MySql-MHA-Docker集群部署搭建
本文概述
本文主要介绍 docker 安装配置Mysql 、安装配置MHA 从而实现快速构建高可用mysql集群。
机器准备
一个简单的表格是这么创建的:
地址 | 软件 | 备注 |
---|---|---|
172.22.1.68 | mysql (master)、mha data node | |
172.22.1.88 | mysql (slave)、mha data node | |
172.22.1.94 | mysql (备master)、mha data node | |
172.22.1.81 | MHA、mha data node、mha manage | 管理 |
架构图:
前置条件
- docker环境安装;
docker 安装参考:docker安装 - 机器具备访问外网的条件;
MySQL主从复制集群搭建
1、安装mysql:准备3台机器安装mysql
$ docker pull mysql:5.7.34
$ mkdir -p /usr/local/mysql
$ cd /usr/local/mysql
$ docker run -itd --privileged -p 3306:3306 --name mysql-5.7.34 -v $PWD/conf:/etc/mysql/conf.d -v $PWD/logs:/var/log/mysql -v $PWD/data:/var/lib/mysql -e MYSQL_ROOT_PASSWORD=zlwy@mysql -d mysql:5.7.34
$ docker exec -it mysql-5.7.34 bash
$ mysql -u root -p
$ GRANT ALL PRIVILEGES ON *.* TO 'root'@'%' IDENTIFIED BY 'zlwy@mysql' WITH GRANT OPTION;
$ flush privileges;
2、安装配置mysql master
- 创建修改 my.cnf
$ vi /usr/local/mysql/conf/my.cnf
[mysqld]
log_bin=master-bin-68
log_bin_index=master-bin.index
server-id=1
# 每次写入都同步到binlog
sync-binlog=1
binlog-ignore-db=information_schema
# 忽略不同步
binlog-ignore-db=performance_schema
binlog-ignore-db=sys
gtid_mode=on
enforce_gtid_consistency=1
log_slave_updates=1
relay_log_index=master_relay_bin.index
relay_log=master_relay_bin
plugin_load="rpl_semi_sync_master=semisync_master.so;rpl_semi_sync_slave=semisync_slave.so"

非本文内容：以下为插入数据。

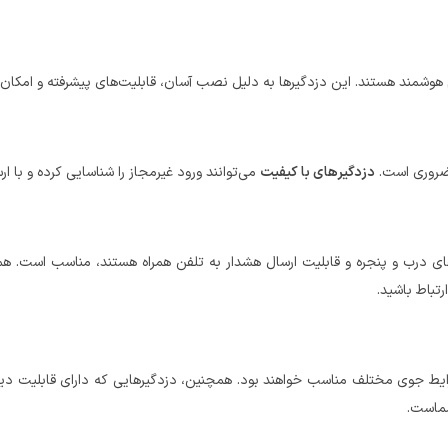
 هوشمند هستند. این دزدگیرها به دلیل نصب آسان، قابلیت‌های پیشرفته و امکان 
 ضروری است.
دزدگیرهای با کیفیت
می‌توانند ورود غیرمجاز را شناسایی کرده و با ا
ی درب و پنجره و قابلیت ارسال هشدار به تلفن همراه هستند، مناسب است. همچ
رتباط باشید.
ایط جوی مختلف مناسب خواهند بود. همچنین، دزدگیرهایی که دارای قابلیت دید
شماست.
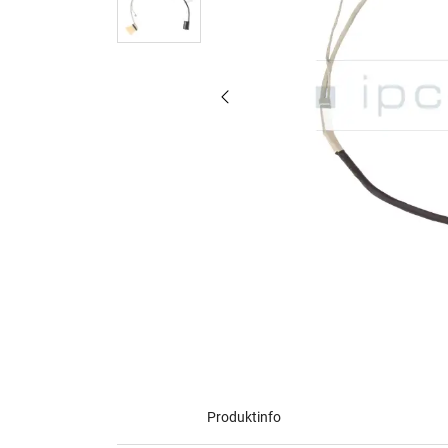
Produktinfo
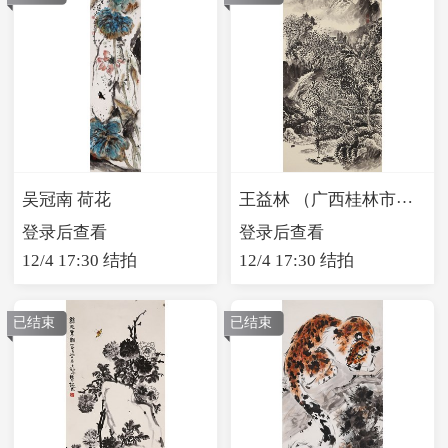
王益林 （广西桂林市美术家协会会员）山水
吴冠南 荷花
登录后查看
登录后查看
12/4 17:30 结拍
12/4 17:30 结拍
已结束
已结束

loose_rpl_semi_sync_master_enabled=1
loose_rpl_semi_sync_slave_enabled=1
loose_rpl_semi_sync_master_timeout=5000
2 . 重启mysql: systemctl restart mysqld.service
$ docker restart mysql-5.7.34
$ docker exec -it mysql-5.7.34 bash
3 . 登录mysql进行账户授权,注:identified by 后需要填写你root账户对应的密码
$ grant replication slave on *.* to 'root'@'%' identified by 'zlwy@mysql';
$ GRANT ALL PRIVILEGES ON *.* TO 'root'@'%' IDENTIFIED BY 'zlwy@mysql';
$ flush privileges;
$ show master status;
3、安装配置(88)mysql slave
- 创建修改 my.cnf
$ vi /usr/local/mysql/conf/my.cnf
[mysqld]
server-id=2
sync-binlog=1
log_bin=master-bin-68
binlog-ignore-db=information_schema
binlog-ignore-db=performance_schema
binlog-ignore-db=sys
relay_log_index=master_relay_bin.index
relay_log=master_relay_bin
relay_log_purge=0
innodb_log_file_size=256M
expire-logs-days=1
read_only=1
gtid_mode=on
enforce_gtid_consistency=on
log_slave_updates=1
plugin_load="rpl_semi_sync_master=semisync_master.so;rpl_semi_sync_slave=semisync_slave.so"
loose_rpl_semi_sync_master_enabled=1
loose_rpl_semi_sync_slave_enabled=1
loose_rpl_semi_sync_master_timeout=5000
$ docker restart mysql-5.7.34
$ docker exec -it mysql-5.7.34 bash
$ mysql -u root -p
- 配置MySQL slave
MySQL > show master status;
# master_log_file 和 master_log_pos的值来自 68的 show master status;
mysql > change master to
master_host='172.22.1.68',
master_port=3306,
master_user='root',
master_password='zlwy@mysql',
master_log_file='master-bin-68.000004',
master_log_pos=927,
MASTER_AUTO_POSITION=0;
mysql >start slave;
mysql >show slave status\G
3.可以查看配置信息
mysql > show global variables like '%gtid%';
4、安装配置(94)mysql slave
- 创建修改 my.cnf
$ vi /usr/local/mysql/conf/my.cnf
[mysqld]
server-id=3
sync-binlog=1
log_bin=master-bin-68
binlog-ignore-db=information_schema
binlog-ignore-db=performance_schema
binlog-ignore-db=sys
relay_log_index=master_relay_bin.index
relay_log=master_relay_bin
innodb_log_file_size=256M
expire-logs-days=1
read_only=1
gtid_mode=on
enforce_gtid_consistency=on
log_slave_updates=1
# 半同步 show variables like '%semi%';
plugin_load="rpl_semi_sync_master=semisync_master.so;rpl_semi_sync_slave=semisync_slave.so"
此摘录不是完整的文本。